First let’s use a couple of superifical metrics. Who was used in U.S. Soccer’s official jersey unveiling video? And who was included in the collectible Panini sticker book for the 2022 World Cup?

Sticker book: Turner, Steffen, Dest, Long, Richards, A. Robinson, Yedlin, Zimmerman, Aaronson, Acosta, Adams, McKennie, Musah, Ferreira, Pepi, Pulisic, Reyna, Weah

Jersey unveiling: Adams, Aaronson, Pulisic, A. Robinson, Long, McKennie, Zimmerman, Dest, Richards, Weah, Acosta, Ferreira, Musah, Arriola, Reyna, Long, De La Torre, Yedlin, Morris, Carter-Vickers, Tillman.

Who can crash the party?

Josh Sargent, Johnny Cardoso, Joe Scally, Erik Palmer-Brown, Mark McKenzie, Reggie Cannon, Ethan Horvath, and Sean Johnson are all on the roster this month and not in the above categories.

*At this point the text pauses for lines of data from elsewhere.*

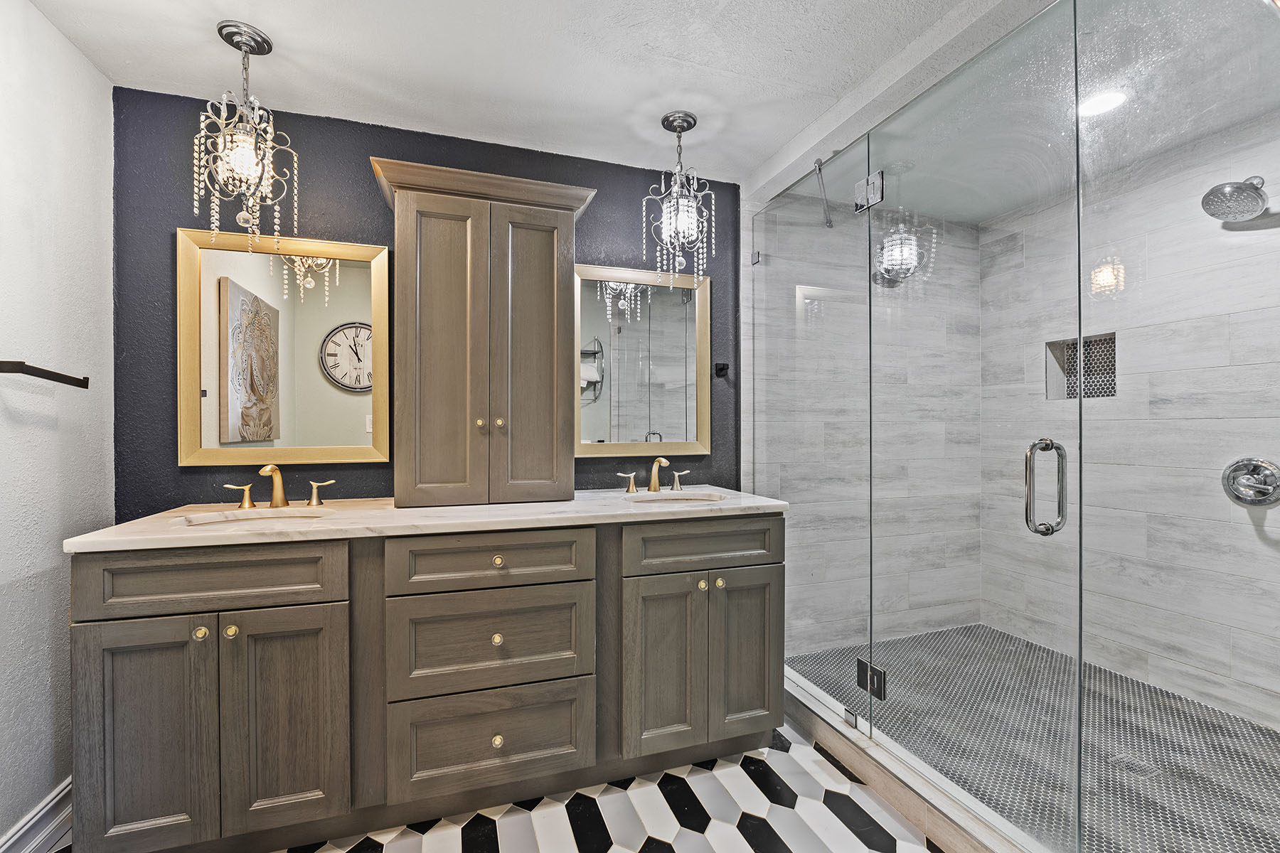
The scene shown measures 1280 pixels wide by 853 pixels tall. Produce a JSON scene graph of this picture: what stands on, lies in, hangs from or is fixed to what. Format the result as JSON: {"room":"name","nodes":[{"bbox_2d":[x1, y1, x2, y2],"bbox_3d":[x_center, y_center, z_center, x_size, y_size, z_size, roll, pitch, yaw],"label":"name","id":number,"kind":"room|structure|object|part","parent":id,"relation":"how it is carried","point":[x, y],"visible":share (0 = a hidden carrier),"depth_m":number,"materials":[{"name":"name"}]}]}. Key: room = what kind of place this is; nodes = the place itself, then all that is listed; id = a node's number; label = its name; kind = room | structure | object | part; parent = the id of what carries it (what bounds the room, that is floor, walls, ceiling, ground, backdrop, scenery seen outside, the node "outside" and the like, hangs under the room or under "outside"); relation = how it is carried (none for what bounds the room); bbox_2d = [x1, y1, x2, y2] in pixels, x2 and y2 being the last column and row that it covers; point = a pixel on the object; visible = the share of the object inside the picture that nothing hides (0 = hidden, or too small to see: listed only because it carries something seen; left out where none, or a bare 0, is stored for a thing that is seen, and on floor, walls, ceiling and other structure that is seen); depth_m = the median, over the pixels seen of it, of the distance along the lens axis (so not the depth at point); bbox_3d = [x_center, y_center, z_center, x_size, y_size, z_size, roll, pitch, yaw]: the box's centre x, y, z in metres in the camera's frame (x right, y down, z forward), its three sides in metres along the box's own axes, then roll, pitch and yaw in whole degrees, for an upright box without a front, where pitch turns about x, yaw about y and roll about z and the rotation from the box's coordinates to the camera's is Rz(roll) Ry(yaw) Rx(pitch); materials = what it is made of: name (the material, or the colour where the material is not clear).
{"room":"bathroom","nodes":[
{"label":"bathroom","id":0,"kind":"room"},
{"bbox_2d":[0,0,118,852],"bbox_3d":[-1.498,0.011,0.653,0.117,2.399,2.326,0,0,-19],"label":"left wall","id":1,"kind":"structure","parent":0,"point":[38,431],"depth_m":1.43,"materials":[{"name":"white paint"}]},
{"bbox_2d":[0,777,73,852],"bbox_3d":[-1.524,1.143,0.902,0.021,0.129,1.984,0,0,-19],"label":"baseboard","id":2,"kind":"structure","parent":1,"relation":"attached to","point":[51,804],"depth_m":1.41,"materials":[{"name":"white paint"}]},
{"bbox_2d":[0,359,88,387],"bbox_3d":[-1.613,-0.142,1.298,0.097,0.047,0.372,0,0,-19],"label":"towel bar","id":3,"kind":"object","parent":1,"relation":"attached to","point":[25,367],"visible":1,"depth_m":1.31,"materials":[{"name":"brown metal"}]},
{"bbox_2d":[111,86,741,518],"bbox_3d":[-0.677,0.008,2.118,2.472,2.386,0.119,0,0,-19],"label":"wall","id":4,"kind":"structure","parent":0,"point":[362,170],"depth_m":1.86,"materials":[{"name":"paint"}]},
{"bbox_2d":[177,224,391,467],"bbox_3d":[-1.296,-0.286,1.850,0.670,0.848,0.031,0,0,-19],"label":"mirror","id":5,"kind":"object","parent":4,"relation":"attached to","point":[364,264],"visible":0.98,"depth_m":1.84,"materials":[{"name":"gold mirror"}]},
{"bbox_2d":[573,261,713,456],"bbox_3d":[0.014,-0.297,2.259,0.656,0.850,0.031,0,0,-19],"label":"mirror","id":6,"kind":"object","parent":4,"relation":"attached to","point":[627,422],"visible":0.93,"depth_m":2.26,"materials":[{"name":"mirror"}]},
{"bbox_2d":[713,361,729,377],"bbox_3d":[0.393,-0.274,2.357,0.052,0.058,0.064,0,0,-19],"label":"robe hook","id":7,"kind":"object","parent":4,"relation":"attached to","point":[722,369],"visible":0.99,"depth_m":2.37,"materials":[{"name":"black metal"}]},
{"bbox_2d":[40,710,945,852],"bbox_3d":[0.015,1.247,0.989,3.382,0.074,2.691,0,0,-19],"label":"floor","id":8,"kind":"structure","parent":0,"point":[739,834],"depth_m":1.54,"materials":[{"name":"multicoloured tile"}]},
{"bbox_2d":[67,515,782,852],"bbox_3d":[-0.532,0.751,1.780,2.038,0.904,0.623,0,0,-19],"label":"vanity cabinet","id":9,"kind":"object","parent":8,"relation":"on","point":[136,573],"visible":0.93,"depth_m":1.44,"materials":[{"name":"wood"}]},
{"bbox_3d":[-1.288,0.813,1.313,0.279,0.633,0.042,0,0,-19],"label":"door","id":10,"kind":"part","parent":9,"relation":"part of","materials":[{"name":"wood"}]},
{"bbox_3d":[-1.187,0.557,1.353,0.031,0.033,0.032,0,0,-19],"label":"knob","id":11,"kind":"part","parent":9,"relation":"part of","materials":[{"name":"gold metal"}]},
{"bbox_3d":[-1.157,0.418,1.360,0.585,0.162,0.040,0,0,-19],"label":"drawer","id":12,"kind":"part","parent":9,"relation":"part of","materials":[{"name":"wood"}]},
{"bbox_3d":[-1.126,0.563,1.379,0.032,0.035,0.033,0,0,-19],"label":"knob","id":13,"kind":"part","parent":9,"relation":"part of","materials":[{"name":"gold metal"}]},
{"bbox_3d":[-1.411,0.238,1.749,0.094,0.080,0.056,0,0,-19],"label":"handle","id":14,"kind":"part","parent":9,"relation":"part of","materials":[{"name":"gold metal"}]},
{"bbox_3d":[-0.990,0.826,1.408,0.283,0.628,0.049,0,0,-19],"label":"cabinet door","id":15,"kind":"part","parent":9,"relation":"part of","materials":[{"name":"brown wood"}]},
{"bbox_3d":[-1.163,0.237,1.837,0.088,0.080,0.057,0,0,-19],"label":"handle","id":16,"kind":"part","parent":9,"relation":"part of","materials":[{"name":"gold metal"}]},
{"bbox_2d":[64,486,788,552],"bbox_3d":[-0.541,0.298,1.850,2.115,0.034,0.725,0,0,-19],"label":"countertop","id":17,"kind":"structure","parent":9,"relation":"on","point":[166,538],"depth_m":1.58,"materials":[{"name":"stone"}]},
{"bbox_2d":[179,506,337,526],"bbox_3d":[-1.192,0.365,1.573,0.446,0.146,0.327,0,0,-19],"label":"left sink","id":18,"kind":"object","parent":17,"relation":"in","point":[231,515],"visible":0.27,"depth_m":1.67,"materials":[{"name":"white ceramic"}]},
{"bbox_2d":[223,462,335,509],"bbox_3d":[-1.247,0.200,1.717,0.346,0.157,0.144,0,0,-19],"label":"left faucet","id":19,"kind":"object","parent":17,"relation":"on","point":[269,468],"visible":0.99,"depth_m":1.73,"materials":[{"name":"gold metal"}]},
{"bbox_2d":[365,155,598,505],"bbox_3d":[-0.590,-0.315,1.936,0.822,1.184,0.374,0,0,-19],"label":"tall cabinet","id":20,"kind":"object","parent":17,"relation":"on","point":[555,287],"visible":0.99,"depth_m":1.81,"materials":[{"name":"brown wood"}]},
{"bbox_3d":[-0.700,-0.214,1.755,0.272,1.084,0.088,0,0,-19],"label":"door","id":21,"kind":"part","parent":20,"relation":"part of","materials":[{"name":"brown wood"}]},
{"bbox_3d":[-0.572,-0.010,1.791,0.028,0.033,0.032,0,0,-19],"label":"knob","id":22,"kind":"part","parent":20,"relation":"part of","materials":[{"name":"gold metal"}]},
{"bbox_3d":[-0.509,-0.010,1.818,0.030,0.035,0.032,0,0,-19],"label":"knob","id":23,"kind":"part","parent":20,"relation":"part of","materials":[{"name":"gold metal"}]},
{"bbox_3d":[-0.400,-0.223,1.856,0.277,1.067,0.077,0,0,-19],"label":"door","id":24,"kind":"part","parent":20,"relation":"part of","materials":[{"name":"wood"}]},
{"bbox_2d":[615,455,690,493],"bbox_3d":[0.080,0.200,2.129,0.323,0.155,0.143,0,0,-19],"label":"right faucet","id":25,"kind":"object","parent":17,"relation":"on","point":[655,488],"visible":0.99,"depth_m":2.15,"materials":[{"name":"metal"}]},
{"bbox_3d":[0.173,0.234,2.215,0.075,0.078,0.062,0,0,-19],"label":"handle","id":26,"kind":"part","parent":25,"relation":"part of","materials":[{"name":"gold metal"}]},
{"bbox_2d":[630,490,728,504],"bbox_3d":[0.146,0.360,1.971,0.451,0.164,0.339,0,0,-19],"label":"sink","id":27,"kind":"object","parent":17,"relation":"in","point":[662,498],"visible":0.29,"depth_m":2.10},
{"bbox_3d":[-0.457,0.425,1.551,0.565,0.158,0.053,0,0,-19],"label":"drawer","id":28,"kind":"part","parent":9,"relation":"part of","materials":[{"name":"wood"}]},
{"bbox_3d":[-0.463,0.683,1.561,0.565,0.291,0.052,0,0,-19],"label":"drawer","id":29,"kind":"part","parent":9,"relation":"part of","materials":[{"name":"wood"}]},
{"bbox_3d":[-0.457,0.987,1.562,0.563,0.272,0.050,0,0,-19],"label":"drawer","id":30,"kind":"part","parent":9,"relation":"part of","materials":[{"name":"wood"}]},
{"bbox_3d":[-0.446,0.657,1.557,0.030,0.033,0.032,0,0,-19],"label":"knob","id":31,"kind":"part","parent":9,"relation":"part of","materials":[{"name":"gold metal"}]},
{"bbox_3d":[-0.441,0.965,1.546,0.031,0.035,0.032,0,0,-19],"label":"knob","id":32,"kind":"part","parent":9,"relation":"part of","materials":[{"name":"gold metal"}]},
{"bbox_3d":[-0.451,0.425,1.579,0.032,0.032,0.032,0,0,-19],"label":"knob","id":33,"kind":"part","parent":9,"relation":"part of","materials":[{"name":"gold metal"}]},
{"bbox_3d":[-0.067,0.234,2.133,0.091,0.081,0.060,0,0,-19],"label":"handle","id":34,"kind":"part","parent":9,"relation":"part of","materials":[{"name":"gold metal"}]},
{"bbox_3d":[0.077,0.822,1.708,0.261,0.624,0.067,0,0,-19],"label":"door","id":35,"kind":"part","parent":9,"relation":"part of","materials":[{"name":"wood"}]},
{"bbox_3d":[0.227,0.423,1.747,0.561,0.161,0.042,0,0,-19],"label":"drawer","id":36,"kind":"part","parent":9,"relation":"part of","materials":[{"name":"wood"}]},
{"bbox_3d":[0.210,0.540,1.712,0.033,0.034,0.034,0,0,-19],"label":"knob","id":37,"kind":"part","parent":9,"relation":"part of","materials":[{"name":"gold metal"}]},
{"bbox_3d":[0.275,0.542,1.736,0.032,0.033,0.033,0,0,-19],"label":"knob","id":38,"kind":"part","parent":9,"relation":"part of","materials":[{"name":"gold metal"}]},
{"bbox_3d":[0.382,0.808,1.791,0.256,0.611,0.047,0,0,-19],"label":"door","id":39,"kind":"part","parent":9,"relation":"part of","materials":[{"name":"wood"}]},
{"bbox_2d":[782,668,1048,852],"bbox_3d":[0.889,1.140,1.587,0.138,0.111,1.691,0,0,-19],"label":"shower curb","id":40,"kind":"object","parent":8,"relation":"on","point":[890,794],"visible":0.64,"depth_m":1.57,"materials":[{"name":"white stone"}]},
{"bbox_2d":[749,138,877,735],"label":"glass panel","id":41,"kind":"object","parent":40,"relation":"on","point":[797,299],"visible":0.88,"depth_m":2.04,"materials":[{"name":"clear glass"}]},
{"bbox_2d":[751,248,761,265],"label":"glass clamp","id":42,"kind":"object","parent":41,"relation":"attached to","point":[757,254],"visible":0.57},
{"bbox_2d":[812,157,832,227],"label":"support bar","id":43,"kind":"object","parent":41,"relation":"attached to","point":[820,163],"visible":0.89,"depth_m":2.03,"materials":[{"name":"silver metal"}]},
{"bbox_2d":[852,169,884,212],"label":"door hinge","id":44,"kind":"object","parent":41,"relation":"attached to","point":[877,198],"visible":0.84,"depth_m":1.76,"materials":[{"name":"silver metal"}]},
{"bbox_2d":[871,3,1080,849],"bbox_3d":[0.945,0.028,1.516,0.088,2.137,0.643,0,0,-19],"label":"glass shower door","id":45,"kind":"structure","parent":41,"relation":"attached to","point":[1063,505],"depth_m":1.40,"materials":[{"name":"clear glass"}]},
{"bbox_2d":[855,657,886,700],"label":"door hinge","id":46,"kind":"object","parent":45,"relation":"attached to","point":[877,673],"visible":0.76,"depth_m":1.72,"materials":[{"name":"black metal"}]},
{"bbox_2d":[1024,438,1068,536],"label":"door handle","id":47,"kind":"object","parent":45,"relation":"attached to","point":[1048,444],"visible":0.95,"depth_m":1.22,"materials":[{"name":"silver metal"}]},
{"bbox_2d":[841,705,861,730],"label":"glass clamp","id":48,"kind":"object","parent":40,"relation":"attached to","point":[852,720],"visible":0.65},
{"bbox_2d":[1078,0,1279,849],"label":"glass panel","id":49,"kind":"object","parent":40,"relation":"on","point":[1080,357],"visible":1,"depth_m":1.07,"materials":[{"name":"clear glass"}]},
{"bbox_2d":[22,0,1052,200],"bbox_3d":[-0.022,-1.228,0.892,3.073,0.104,3.005,0,0,-19],"label":"ceiling","id":50,"kind":"structure","parent":0,"point":[296,48],"depth_m":1.61,"materials":[{"name":"white paint"}]},
{"bbox_2d":[190,19,299,257],"bbox_3d":[-1.203,-0.851,1.520,0.249,0.671,0.246,0,0,-19],"label":"pendant light","id":51,"kind":"object","parent":50,"relation":"hanging from","point":[249,160],"visible":1,"depth_m":1.50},
{"bbox_2d":[642,109,717,291],"bbox_3d":[0.153,-0.859,1.927,0.263,0.668,0.260,0,0,-19],"label":"pendant light","id":52,"kind":"object","parent":50,"relation":"hanging from","point":[682,123],"visible":1,"depth_m":1.91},
{"bbox_2d":[750,196,982,660],"bbox_3d":[1.276,-0.008,2.783,1.609,2.416,0.111,0,0,-19],"label":"shower back wall","id":53,"kind":"structure","parent":0,"point":[828,588],"depth_m":2.72,"materials":[{"name":"grey tile"}]},
{"bbox_2d":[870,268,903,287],"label":"shower head","id":54,"kind":"object","parent":53,"relation":"attached to","point":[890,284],"visible":0.47,"depth_m":2.52},
{"bbox_2d":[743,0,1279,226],"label":"shower ceiling","id":55,"kind":"structure","parent":0,"point":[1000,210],"depth_m":1.83,"materials":[{"name":"white paint"}]},
{"bbox_2d":[1078,88,1127,116],"bbox_3d":[1.686,-1.185,1.824,0.172,0.006,0.170,0,0,-19],"label":"recessed light","id":56,"kind":"object","parent":55,"relation":"in","point":[1108,100],"visible":0.8,"depth_m":1.82,"materials":[{"name":"white"}]},
{"bbox_2d":[784,622,1279,852],"bbox_3d":[1.586,1.202,1.802,1.483,0.062,2.114,0,0,-19],"label":"shower floor","id":57,"kind":"structure","parent":0,"point":[1264,734],"depth_m":1.85,"materials":[{"name":"tile"}]},
{"bbox_2d":[1107,751,1158,779],"bbox_3d":[1.695,1.169,1.714,0.120,0.004,0.103,0,0,-19],"label":"shower drain","id":58,"kind":"object","parent":57,"relation":"in","point":[1121,759],"visible":0.72,"depth_m":1.71,"materials":[{"name":"silver metal"}]},
{"bbox_2d":[979,113,1279,734],"bbox_3d":[2.429,0.001,1.974,0.111,2.398,2.031,0,0,-19],"label":"shower right wall","id":59,"kind":"structure","parent":0,"point":[1206,692],"depth_m":2.20,"materials":[{"name":"grey tile"}]},
{"bbox_2d":[1043,332,1117,399],"bbox_3d":[2.260,-0.290,2.494,0.172,0.317,0.298,0,0,-19],"label":"shower niche","id":60,"kind":"object","parent":59,"relation":"in","point":[1113,394],"visible":0.54,"depth_m":2.56,"materials":[{"name":"tile"}]},
{"bbox_2d":[1199,177,1268,221],"bbox_3d":[2.145,-0.823,1.748,0.298,0.179,0.176,0,0,-19],"label":"shower head","id":61,"kind":"object","parent":59,"relation":"attached to","point":[1246,210],"visible":0.99,"depth_m":1.73},
{"bbox_2d":[1221,456,1279,506],"bbox_3d":[2.291,0.203,1.858,0.090,0.191,0.176,0,0,-19],"label":"shower valve","id":62,"kind":"object","parent":59,"relation":"attached to","point":[1261,466],"visible":0.98,"depth_m":1.86,"materials":[{"name":"silver metal"}]}
]}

McKenzie, Palmer-Brown, and Cardoso have only been called due to injuries, so this is a huge chance for them.

Where is the forward focus right now?

Barring injuries, we’re positive that Pulisic, Aaronson, Arriola, Ferreira, Weah, and Reyna are set for Qatar.

Doesn’t leave room for too many others, does it?

While positional pools are often drained of also-rans this close to a tournament, what makes the USMNT’s forward ranks so intriguing is that not only is the starting center forward job still in play, but it could come from someone who isn’t even in it right now.

That’s Jordan Pefok, who will be looming over the discussions anyway but will be downright casting his shadow over it if one of the following players fails to seal his own deal.

Ricardo Pepi’s had a pair of bright outings for Groningen, entering the window along with Josh Sargent as in-form now and ultra-bright prospects at some points during their tenure.

Jordan Morris is a proven commodity but Arriola’s seeming favorite status means Berhalter would be keeping very much like-for-like guys over the field. That said, Aaronson and Morris being in this camp means that the September group plus Weah could very well be the group.